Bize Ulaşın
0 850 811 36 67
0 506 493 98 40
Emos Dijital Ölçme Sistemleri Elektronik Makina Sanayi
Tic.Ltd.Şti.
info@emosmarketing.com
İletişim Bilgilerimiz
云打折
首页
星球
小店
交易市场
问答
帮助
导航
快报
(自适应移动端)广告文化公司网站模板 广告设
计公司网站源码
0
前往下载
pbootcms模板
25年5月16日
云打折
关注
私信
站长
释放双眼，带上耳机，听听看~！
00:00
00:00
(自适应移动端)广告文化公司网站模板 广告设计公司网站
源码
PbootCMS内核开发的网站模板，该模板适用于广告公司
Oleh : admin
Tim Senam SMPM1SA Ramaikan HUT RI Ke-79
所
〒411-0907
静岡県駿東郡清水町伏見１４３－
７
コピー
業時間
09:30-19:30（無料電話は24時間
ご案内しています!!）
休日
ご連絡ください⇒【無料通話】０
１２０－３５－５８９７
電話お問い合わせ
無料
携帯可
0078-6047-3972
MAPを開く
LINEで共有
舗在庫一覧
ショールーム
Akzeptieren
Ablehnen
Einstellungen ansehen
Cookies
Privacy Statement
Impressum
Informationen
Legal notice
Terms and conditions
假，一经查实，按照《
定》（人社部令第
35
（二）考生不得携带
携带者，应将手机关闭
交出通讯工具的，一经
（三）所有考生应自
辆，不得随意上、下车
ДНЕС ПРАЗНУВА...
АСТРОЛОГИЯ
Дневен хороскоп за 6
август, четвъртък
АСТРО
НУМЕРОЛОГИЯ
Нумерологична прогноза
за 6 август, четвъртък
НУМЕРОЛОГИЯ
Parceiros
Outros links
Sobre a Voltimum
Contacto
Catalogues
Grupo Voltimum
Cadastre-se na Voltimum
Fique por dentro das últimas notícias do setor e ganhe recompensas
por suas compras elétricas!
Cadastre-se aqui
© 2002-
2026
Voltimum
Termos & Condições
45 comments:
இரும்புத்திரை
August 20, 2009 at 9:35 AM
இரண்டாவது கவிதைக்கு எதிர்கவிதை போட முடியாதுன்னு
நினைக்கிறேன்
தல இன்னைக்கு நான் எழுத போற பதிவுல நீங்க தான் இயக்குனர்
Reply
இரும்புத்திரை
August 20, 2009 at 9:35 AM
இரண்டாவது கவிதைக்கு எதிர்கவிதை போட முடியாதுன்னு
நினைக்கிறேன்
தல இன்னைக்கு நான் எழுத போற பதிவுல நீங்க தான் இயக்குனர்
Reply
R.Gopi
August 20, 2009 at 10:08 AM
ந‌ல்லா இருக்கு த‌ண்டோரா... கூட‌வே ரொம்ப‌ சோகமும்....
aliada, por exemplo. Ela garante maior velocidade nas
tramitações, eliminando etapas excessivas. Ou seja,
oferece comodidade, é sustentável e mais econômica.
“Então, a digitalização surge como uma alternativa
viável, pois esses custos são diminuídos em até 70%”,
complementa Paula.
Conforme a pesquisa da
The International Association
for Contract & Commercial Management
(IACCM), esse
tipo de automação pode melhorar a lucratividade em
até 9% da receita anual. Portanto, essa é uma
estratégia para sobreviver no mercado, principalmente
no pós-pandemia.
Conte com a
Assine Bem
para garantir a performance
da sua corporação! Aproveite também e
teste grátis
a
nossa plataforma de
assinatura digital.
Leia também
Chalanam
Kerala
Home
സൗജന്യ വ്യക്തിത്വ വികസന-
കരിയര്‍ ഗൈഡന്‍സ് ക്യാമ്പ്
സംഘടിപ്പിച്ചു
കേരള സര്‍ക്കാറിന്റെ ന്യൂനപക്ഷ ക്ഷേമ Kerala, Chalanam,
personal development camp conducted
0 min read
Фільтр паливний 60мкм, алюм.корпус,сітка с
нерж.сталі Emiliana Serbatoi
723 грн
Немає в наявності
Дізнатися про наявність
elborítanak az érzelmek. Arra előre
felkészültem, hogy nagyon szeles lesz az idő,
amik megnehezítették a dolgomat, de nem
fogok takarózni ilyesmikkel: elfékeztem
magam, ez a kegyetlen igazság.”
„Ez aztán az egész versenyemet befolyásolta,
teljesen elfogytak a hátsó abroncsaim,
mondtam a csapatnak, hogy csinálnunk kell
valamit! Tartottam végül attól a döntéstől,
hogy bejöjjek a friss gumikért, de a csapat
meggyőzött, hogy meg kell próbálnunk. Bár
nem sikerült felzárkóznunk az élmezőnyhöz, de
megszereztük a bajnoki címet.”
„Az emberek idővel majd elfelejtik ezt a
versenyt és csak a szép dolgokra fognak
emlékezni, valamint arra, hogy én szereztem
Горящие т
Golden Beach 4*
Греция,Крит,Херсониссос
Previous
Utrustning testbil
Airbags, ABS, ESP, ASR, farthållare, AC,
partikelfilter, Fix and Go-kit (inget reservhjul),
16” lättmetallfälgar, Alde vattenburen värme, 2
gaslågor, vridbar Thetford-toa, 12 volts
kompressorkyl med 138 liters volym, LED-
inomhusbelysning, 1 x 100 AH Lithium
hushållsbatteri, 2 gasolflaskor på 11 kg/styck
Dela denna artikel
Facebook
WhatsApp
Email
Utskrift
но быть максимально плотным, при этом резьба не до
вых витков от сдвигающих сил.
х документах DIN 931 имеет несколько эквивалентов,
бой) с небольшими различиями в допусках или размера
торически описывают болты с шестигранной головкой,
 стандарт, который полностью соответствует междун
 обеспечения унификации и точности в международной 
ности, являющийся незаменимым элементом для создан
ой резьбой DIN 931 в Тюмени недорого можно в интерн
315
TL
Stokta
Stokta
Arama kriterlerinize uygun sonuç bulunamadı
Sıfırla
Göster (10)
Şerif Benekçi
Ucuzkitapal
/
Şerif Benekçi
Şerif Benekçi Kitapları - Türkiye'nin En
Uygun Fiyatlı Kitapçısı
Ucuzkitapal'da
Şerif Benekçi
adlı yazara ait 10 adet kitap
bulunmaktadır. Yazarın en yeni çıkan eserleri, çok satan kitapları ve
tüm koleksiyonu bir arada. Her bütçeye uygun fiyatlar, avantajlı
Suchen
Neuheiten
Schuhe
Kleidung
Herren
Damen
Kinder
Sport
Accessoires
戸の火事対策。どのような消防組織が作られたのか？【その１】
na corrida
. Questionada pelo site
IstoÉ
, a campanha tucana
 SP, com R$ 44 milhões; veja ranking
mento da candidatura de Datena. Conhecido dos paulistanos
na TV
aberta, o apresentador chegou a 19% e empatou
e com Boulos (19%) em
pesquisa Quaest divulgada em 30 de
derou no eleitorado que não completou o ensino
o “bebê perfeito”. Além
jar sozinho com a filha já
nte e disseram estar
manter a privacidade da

━━━

> How to complete this task
Render every line of the data above as a Markdown table with two columns, Row and Text. Number the rows consecutively and omit blank lines.

> The answer
| Row | Text |
|---|---|
| 1 | Bize Ulaşın |
| 2 | 0 850 811 36 67 |
| 3 | 0 506 493 98 40 |
| 4 | Emos Dijital Ölçme Sistemleri Elektronik Makina Sanayi |
| 5 | Tic.Ltd.Şti. |
| 6 | info@emosmarketing.com |
| 7 | İletişim Bilgilerimiz |
| 8 | 云打折 |
| 9 | 首页 |
| 10 | 星球 |
| 11 | 小店 |
| 12 | 交易市场 |
| 13 | 问答 |
| 14 | 帮助 |
| 15 | 导航 |
| 16 | 快报 |
| 17 | (自适应移动端)广告文化公司网站模板 广告设 |
| 18 | 计公司网站源码 |
| 19 | 0 |
| 20 | 前往下载 |
| 21 | pbootcms模板 |
| 22 | 25年5月16日 |
| 23 | 云打折 |
| 24 | 关注 |
| 25 | 私信 |
| 26 | 站长 |
| 27 | 释放双眼，带上耳机，听听看~！ |
| 28 | 00:00 |
| 29 | 00:00 |
| 30 | (自适应移动端)广告文化公司网站模板 广告设计公司网站 |
| 31 | 源码 |
| 32 | PbootCMS内核开发的网站模板，该模板适用于广告公司 |
| 33 | Oleh : admin |
| 34 | Tim Senam SMPM1SA Ramaikan HUT RI Ke-79 |
| 35 | 所 |
| 36 | 〒411-0907 |
| 37 | 静岡県駿東郡清水町伏見１４３－ |
| 38 | ７ |
| 39 | コピー |
| 40 | 業時間 |
| 41 | 09:30-19:30（無料電話は24時間 |
| 42 | ご案内しています!!） |
| 43 | 休日 |
| 44 | ご連絡ください⇒【無料通話】０ |
| 45 | １２０－３５－５８９７ |
| 46 | 電話お問い合わせ |
| 47 | 無料 |
| 48 | 携帯可 |
| 49 | 0078-6047-3972 |
| 50 | MAPを開く |
| 51 | LINEで共有 |
| 52 | 舗在庫一覧 |
| 53 | ショールーム |
| 54 | Akzeptieren |
| 55 | Ablehnen |
| 56 | Einstellungen ansehen |
| 57 | Cookies |
| 58 | Privacy Statement |
| 59 | Impressum |
| 60 | Informationen |
| 61 | Legal notice |
| 62 | Terms and conditions |
| 63 | 假，一经查实，按照《 |
| 64 | 定》（人社部令第 |
| 65 | 35 |
| 66 | （二）考生不得携带 |
| 67 | 携带者，应将手机关闭 |
| 68 | 交出通讯工具的，一经 |
| 69 | （三）所有考生应自 |
| 70 | 辆，不得随意上、下车 |
| 71 | ДНЕС ПРАЗНУВА... |
| 72 | АСТРОЛОГИЯ |
| 73 | Дневен хороскоп за 6 |
| 74 | август, четвъртък |
| 75 | АСТРО |
| 76 | НУМЕРОЛОГИЯ |
| 77 | Нумерологична прогноза |
| 78 | за 6 август, четвъртък |
| 79 | НУМЕРОЛОГИЯ |
| 80 | Parceiros |
| 81 | Outros links |
| 82 | Sobre a Voltimum |
| 83 | Contacto |
| 84 | Catalogues |
| 85 | Grupo Voltimum |
| 86 | Cadastre-se na Voltimum |
| 87 | Fique por dentro das últimas notícias do setor e ganhe recompensas |
| 88 | por suas compras elétricas! |
| 89 | Cadastre-se aqui |
| 90 | © 2002- |
| 91 | 2026 |
| 92 | Voltimum |
| 93 | Termos & Condições |
| 94 | 45 comments: |
| 95 | இரும்புத்திரை |
| 96 | August 20, 2009 at 9:35 AM |
| 97 | இரண்டாவது கவிதைக்கு எதிர்கவிதை போட முடியாதுன்னு |
| 98 | நினைக்கிறேன் |
| 99 | தல இன்னைக்கு நான் எழுத போற பதிவுல நீங்க தான் இயக்குனர் |
| 100 | Reply |
| 101 | இரும்புத்திரை |
| 102 | August 20, 2009 at 9:35 AM |
| 103 | இரண்டாவது கவிதைக்கு எதிர்கவிதை போட முடியாதுன்னு |
| 104 | நினைக்கிறேன் |
| 105 | தல இன்னைக்கு நான் எழுத போற பதிவுல நீங்க தான் இயக்குனர் |
| 106 | Reply |
| 107 | R.Gopi |
| 108 | August 20, 2009 at 10:08 AM |
| 109 | ந‌ல்லா இருக்கு த‌ண்டோரா... கூட‌வே ரொம்ப‌ சோகமும்.... |
| 110 | aliada, por exemplo. Ela garante maior velocidade nas |
| 111 | tramitações, eliminando etapas excessivas. Ou seja, |
| 112 | oferece comodidade, é sustentável e mais econômica. |
| 113 | “Então, a digitalização surge como uma alternativa |
| 114 | viável, pois esses custos são diminuídos em até 70%”, |
| 115 | complementa Paula. |
| 116 | Conforme a pesquisa da |
| 117 | The International Association |
| 118 | for Contract & Commercial Management |
| 119 | (IACCM), esse |
| 120 | tipo de automação pode melhorar a lucratividade em |
| 121 | até 9% da receita anual. Portanto, essa é uma |
| 122 | estratégia para sobreviver no mercado, principalmente |
| 123 | no pós-pandemia. |
| 124 | Conte com a |
| 125 | Assine Bem |
| 126 | para garantir a performance |
| 127 | da sua corporação! Aproveite também e |
| 128 | teste grátis |
| 129 | a |
| 130 | nossa plataforma de |
| 131 | assinatura digital. |
| 132 | Leia também |
| 133 | Chalanam |
| 134 | Kerala |
| 135 | Home |
| 136 | സൗജന്യ വ്യക്തിത്വ വികസന- |
| 137 | കരിയര്‍ ഗൈഡന്‍സ് ക്യാമ്പ് |
| 138 | സംഘടിപ്പിച്ചു |
| 139 | കേരള സര്‍ക്കാറിന്റെ ന്യൂനപക്ഷ ക്ഷേമ Kerala, Chalanam, |
| 140 | personal development camp conducted |
| 141 | 0 min read |
| 142 | Фільтр паливний 60мкм, алюм.корпус,сітка с |
| 143 | нерж.сталі Emiliana Serbatoi |
| 144 | 723 грн |
| 145 | Немає в наявності |
| 146 | Дізнатися про наявність |
| 147 | elborítanak az érzelmek. Arra előre |
| 148 | felkészültem, hogy nagyon szeles lesz az idő, |
| 149 | amik megnehezítették a dolgomat, de nem |
| 150 | fogok takarózni ilyesmikkel: elfékeztem |
| 151 | magam, ez a kegyetlen igazság.” |
| 152 | „Ez aztán az egész versenyemet befolyásolta, |
| 153 | teljesen elfogytak a hátsó abroncsaim, |
| 154 | mondtam a csapatnak, hogy csinálnunk kell |
| 155 | valamit! Tartottam végül attól a döntéstől, |
| 156 | hogy bejöjjek a friss gumikért, de a csapat |
| 157 | meggyőzött, hogy meg kell próbálnunk. Bár |
| 158 | nem sikerült felzárkóznunk az élmezőnyhöz, de |
| 159 | megszereztük a bajnoki címet.” |
| 160 | „Az emberek idővel majd elfelejtik ezt a |
| 161 | versenyt és csak a szép dolgokra fognak |
| 162 | emlékezni, valamint arra, hogy én szereztem |
| 163 | Горящие т |
| 164 | Golden Beach 4* |
| 165 | Греция,Крит,Херсониссос |
| 166 | Previous |
| 167 | Utrustning testbil |
| 168 | Airbags, ABS, ESP, ASR, farthållare, AC, |
| 169 | partikelfilter, Fix and Go-kit (inget reservhjul), |
| 170 | 16” lättmetallfälgar, Alde vattenburen värme, 2 |
| 171 | gaslågor, vridbar Thetford-toa, 12 volts |
| 172 | kompressorkyl med 138 liters volym, LED- |
| 173 | inomhusbelysning, 1 x 100 AH Lithium |
| 174 | hushållsbatteri, 2 gasolflaskor på 11 kg/styck |
| 175 | Dela denna artikel |
| 176 | Facebook |
| 177 | WhatsApp |
| 178 | Email |
| 179 | Utskrift |
| 180 | но быть максимально плотным, при этом резьба не до |
| 181 | вых витков от сдвигающих сил. |
| 182 | х документах DIN 931 имеет несколько эквивалентов, |
| 183 | бой) с небольшими различиями в допусках или размера |
| 184 | торически описывают болты с шестигранной головкой, |
| 185 |  стандарт, который полностью соответствует междун |
| 186 |  обеспечения унификации и точности в международной  |
| 187 | ности, являющийся незаменимым элементом для создан |
| 188 | ой резьбой DIN 931 в Тюмени недорого можно в интерн |
| 189 | 315 |
| 190 | TL |
| 191 | Stokta |
| 192 | Stokta |
| 193 | Arama kriterlerinize uygun sonuç bulunamadı |
| 194 | Sıfırla |
| 195 | Göster (10) |
| 196 | Şerif Benekçi |
| 197 | Ucuzkitapal |
| 198 | / |
| 199 | Şerif Benekçi |
| 200 | Şerif Benekçi Kitapları - Türkiye'nin En |
| 201 | Uygun Fiyatlı Kitapçısı |
| 202 | Ucuzkitapal'da |
| 203 | Şerif Benekçi |
| 204 | adlı yazara ait 10 adet kitap |
| 205 | bulunmaktadır. Yazarın en yeni çıkan eserleri, çok satan kitapları ve |
| 206 | tüm koleksiyonu bir arada. Her bütçeye uygun fiyatlar, avantajlı |
| 207 | Suchen |
| 208 | Neuheiten |
| 209 | Schuhe |
| 210 | Kleidung |
| 211 | Herren |
| 212 | Damen |
| 213 | Kinder |
| 214 | Sport |
| 215 | Accessoires |
| 216 | 戸の火事対策。どのような消防組織が作られたのか？【その１】 |
| 217 | na corrida |
| 218 | . Questionada pelo site |
| 219 | IstoÉ |
| 220 | , a campanha tucana |
| 221 |  SP, com R$ 44 milhões; veja ranking |
| 222 | mento da candidatura de Datena. Conhecido dos paulistanos |
| 223 | na TV |
| 224 | aberta, o apresentador chegou a 19% e empatou |
| 225 | e com Boulos (19%) em |
| 226 | pesquisa Quaest divulgada em 30 de |
| 227 | derou no eleitorado que não completou o ensino |
| 228 | o “bebê perfeito”. Além |
| 229 | jar sozinho com a filha já |
| 230 | nte e disseram estar |
| 231 | manter a privacidade da |